Bridging the communication gap between high functioning autistics and neurotypicals.

A New Start

The desire to please other people is a potent way to distract yourself from what you are feeling. ~ Gary Zukav

Autism does terrible things to relationships. Especially undiagnosed autism. The most damaged relationship was the one I had with myself.

I was trying to make my life work. I was also trying to make my husband’s life work. (Try being responsible for two adult lives at once.) I was being a mother, a translator, a mediator, a psychologist, an anthropologist and a job coach. All while unknowingly being thrown into a foreign culture with a foreign language (Autism). I was learning while I was teaching. Every moment of my life felt like survival mode, because that is where he was. No rest from the fight or flight. None. Except when he went to sleep. Which I would at times hold my breath until he did. Then I could remember that I loved him.

The rants, the rages and the meltdowns – this was my every day. I had to shut off my own emotions to keep from sparking more.

▶ RECORD SET:
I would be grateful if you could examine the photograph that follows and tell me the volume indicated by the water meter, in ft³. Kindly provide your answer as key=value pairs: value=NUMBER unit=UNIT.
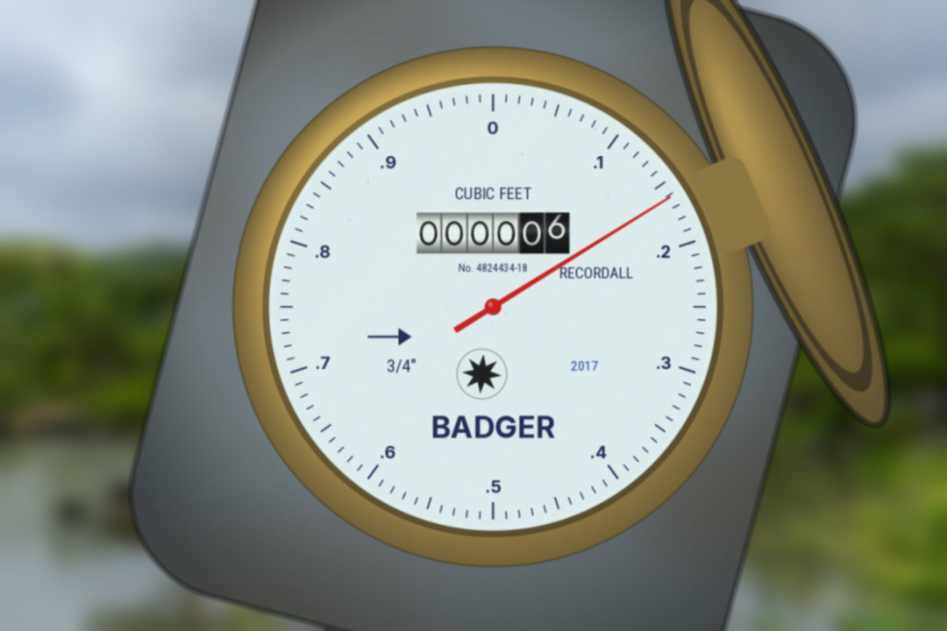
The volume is value=6.16 unit=ft³
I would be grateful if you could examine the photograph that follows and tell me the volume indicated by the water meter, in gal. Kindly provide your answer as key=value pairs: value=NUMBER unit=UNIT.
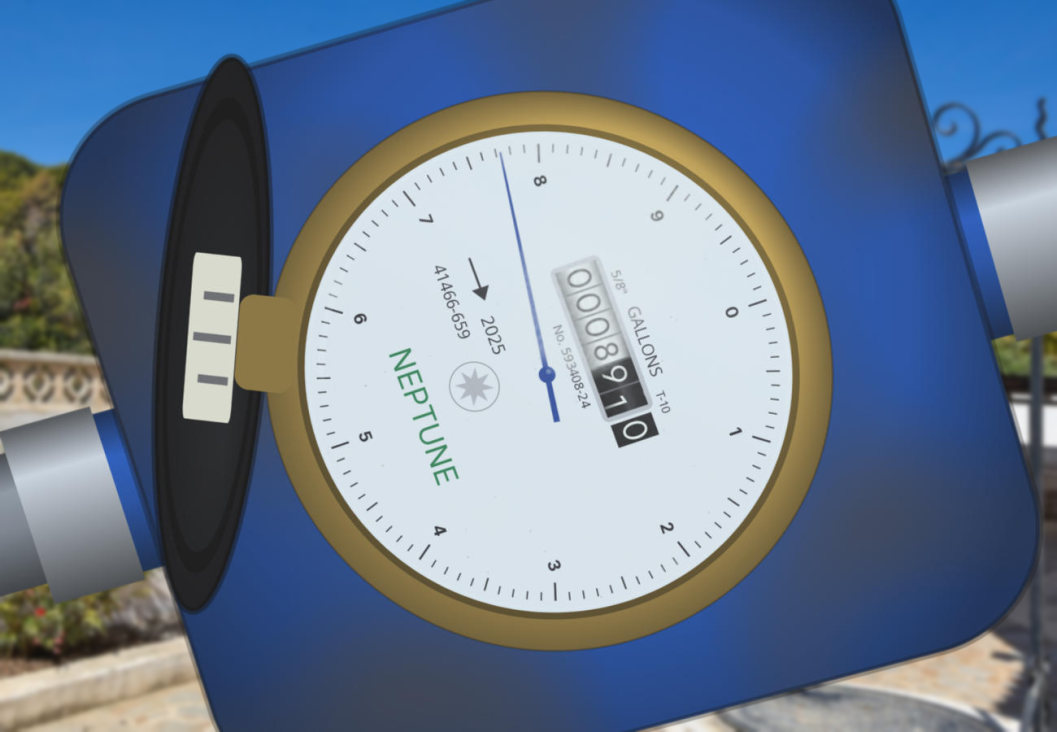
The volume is value=8907.7 unit=gal
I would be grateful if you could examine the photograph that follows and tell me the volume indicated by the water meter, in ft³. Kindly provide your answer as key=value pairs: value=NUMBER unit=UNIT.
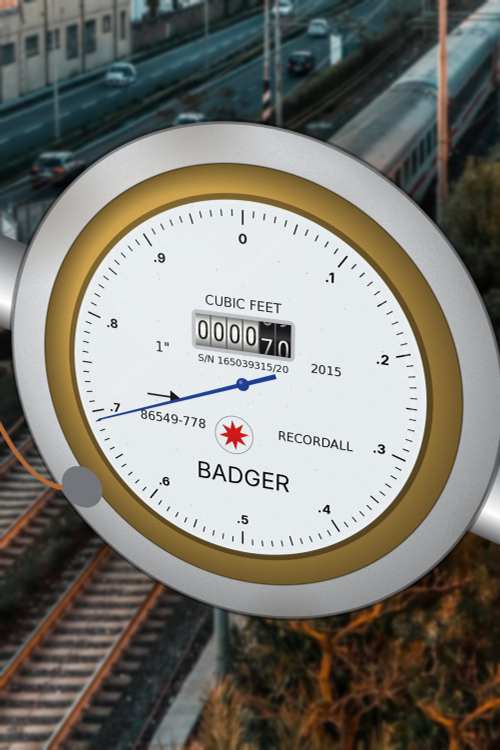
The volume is value=69.69 unit=ft³
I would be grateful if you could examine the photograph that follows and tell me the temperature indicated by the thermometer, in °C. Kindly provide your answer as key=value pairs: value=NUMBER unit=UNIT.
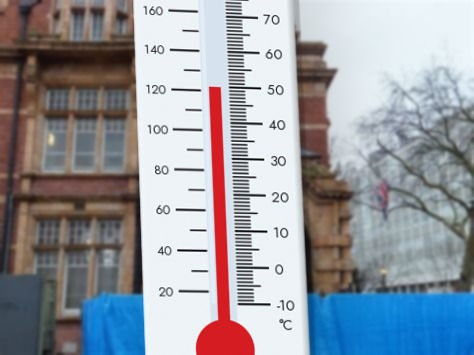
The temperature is value=50 unit=°C
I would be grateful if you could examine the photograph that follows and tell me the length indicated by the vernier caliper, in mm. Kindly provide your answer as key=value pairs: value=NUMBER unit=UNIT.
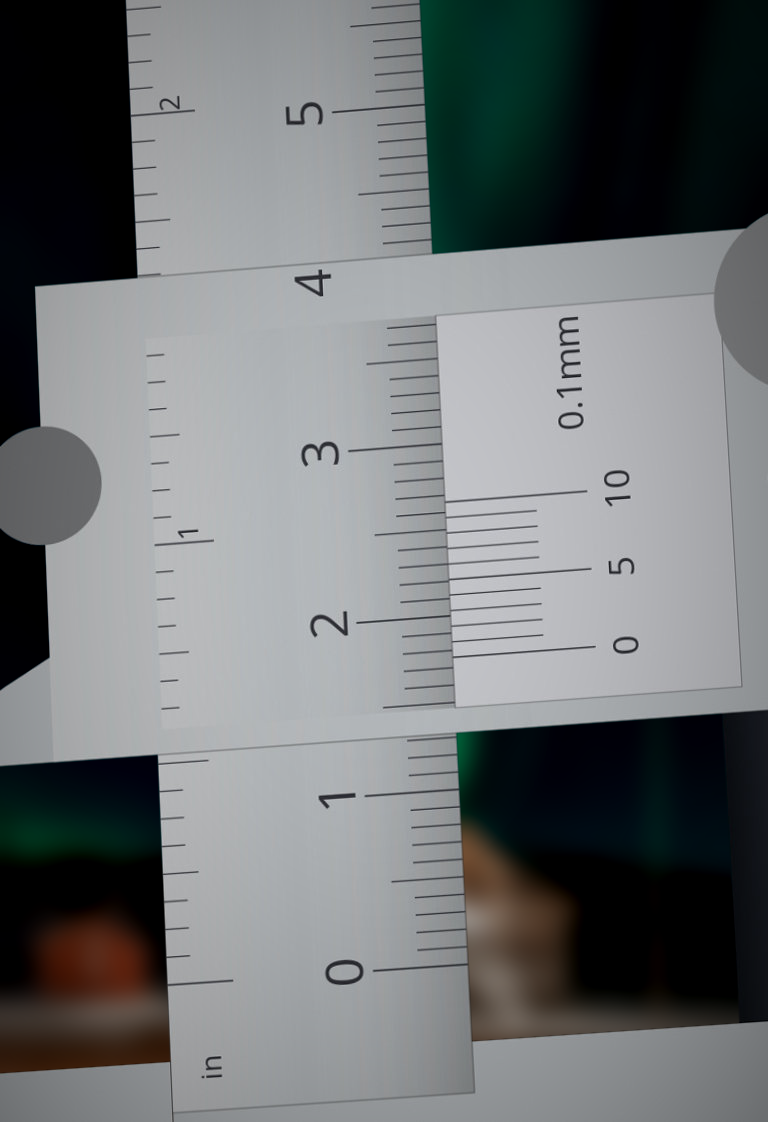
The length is value=17.6 unit=mm
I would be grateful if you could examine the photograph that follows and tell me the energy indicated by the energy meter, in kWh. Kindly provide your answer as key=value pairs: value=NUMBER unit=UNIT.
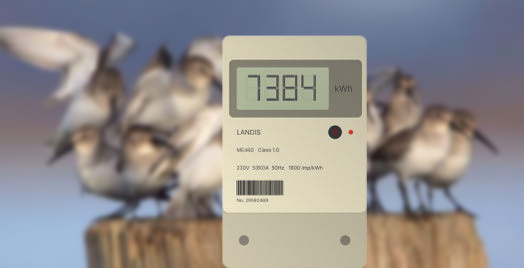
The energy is value=7384 unit=kWh
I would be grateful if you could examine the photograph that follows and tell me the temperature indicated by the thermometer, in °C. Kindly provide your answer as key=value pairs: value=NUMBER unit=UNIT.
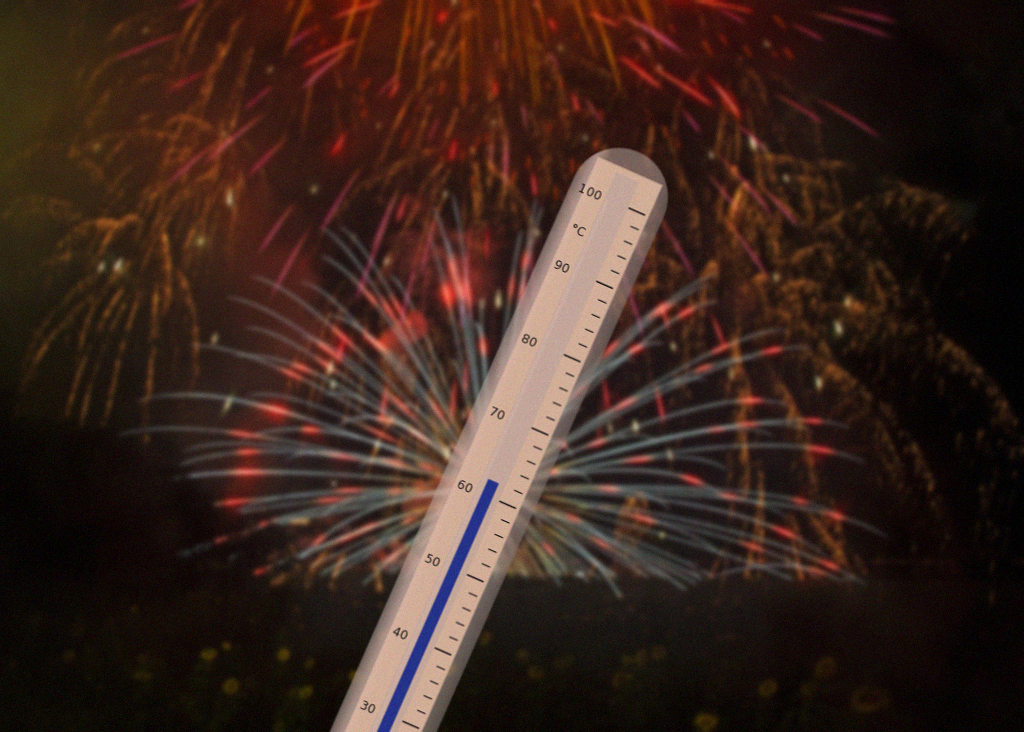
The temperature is value=62 unit=°C
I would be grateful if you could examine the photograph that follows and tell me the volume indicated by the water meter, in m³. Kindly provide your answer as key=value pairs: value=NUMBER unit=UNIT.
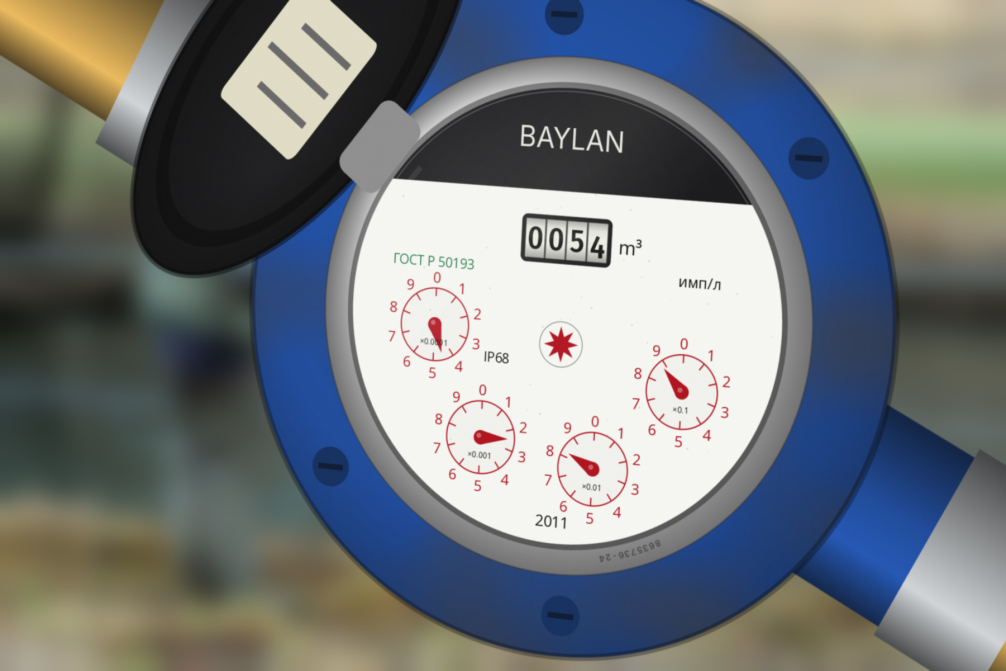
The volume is value=53.8824 unit=m³
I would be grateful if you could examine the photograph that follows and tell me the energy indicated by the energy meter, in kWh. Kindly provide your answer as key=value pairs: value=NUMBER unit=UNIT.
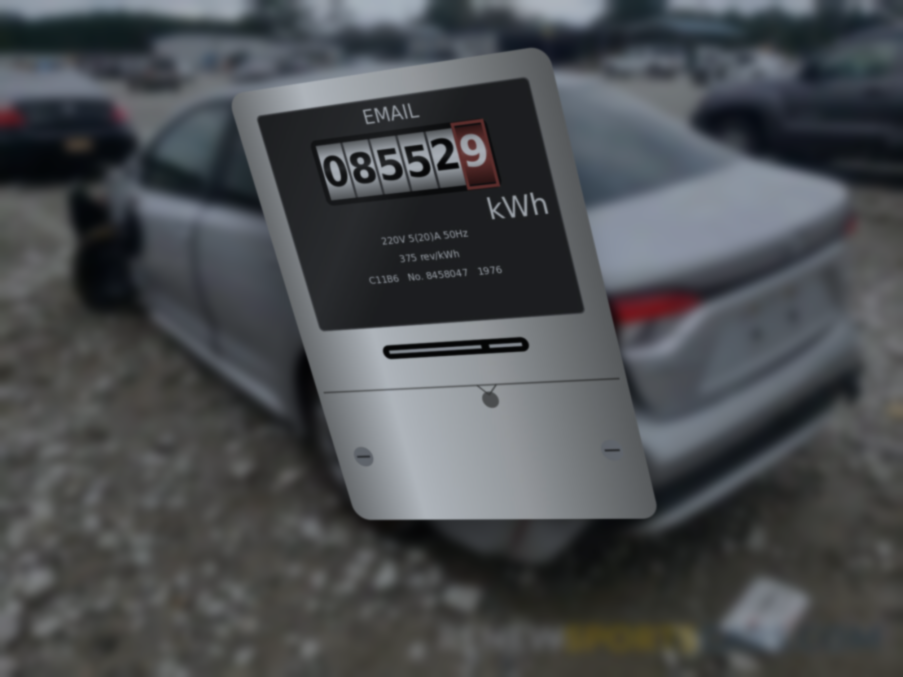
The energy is value=8552.9 unit=kWh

▶ WORK INSTRUCTIONS:
**1)** Summarize the post in two sentences.
**2)** Reproduce everything in the post from "The desire to" down to "had with myself.", word for word.

▶ TASK-BY-TASK OUTPUTS:
**1)** Undiagnosed autism badly damaged the writer's relationships, most of all the writer's relationship with self. While trying to make both the writer's own life and the husband's life work, and acting as mother, translator, mediator, psychologist, anthropologist and job coach, the writer lived in constant survival mode and shut off personal emotions to avoid sparking more of the daily rants, rages and meltdowns.

**2)**
The desire to please other people is a potent way to distract yourself from what you are feeling. ~ Gary Zukav

Autism does terrible things to relationships. Especially undiagnosed autism. The most damaged relationship was the one I had with myself.